「今後、病気の原因が工場側にあるということがわかっても、これ以上の補償は求めない」
新たに見つかった瑕疵は問わない―と一般化すると、こういう論理は会社にいるとよく経験する。例えば会社同士で土地を売買する場合、将来土壌中に何か怪しげなものが出て来ても一切責は負わないという一項をいれたりする。単年で金の出し入れは済ませてしまいたいという発想が基本にある。
そうか、一般中古住宅の販売でも確かこんな一項は入れているはずだ。
そういう常識の中で処理してしまったという例だろう。こういう見たとこ血の通わない言い方を人間相手にするという異常さを感じる感性が無かった。水俣病の悲惨さが明らかになってその異常さがますます目立つのは、みんな知ってしまった我々の感性だ。

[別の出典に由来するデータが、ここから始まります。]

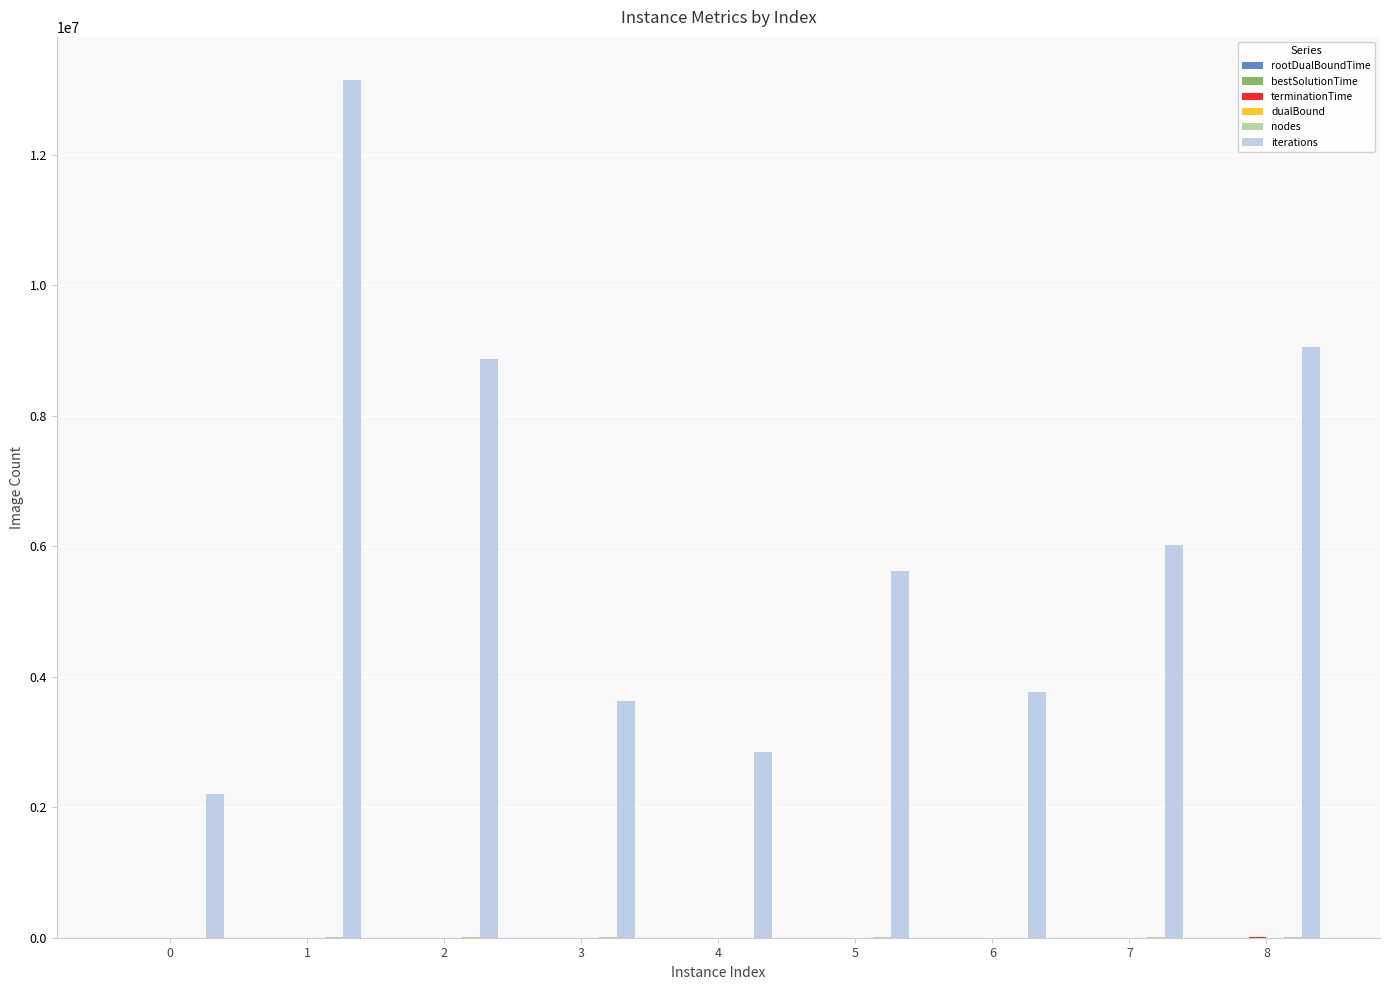

Which series has the largest total across all categories?

iterations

背景に我々は社会の為に重要な仕事をしている。君達は一般庶民である。これを下し与えるからもう騒ぐなよ―という明確な差別意識が有ったことはいうまでもない。
ところでチッソの交わした契約は工場技術者が書いたものではない。本社の法務部が作ったものだ。彼等は法学部出身であり、当然顧問弁護士と相談している。だから当時の法律専門家の判断でもあったわけだ。
科学哲学不在、はいささか大袈裟でないかい。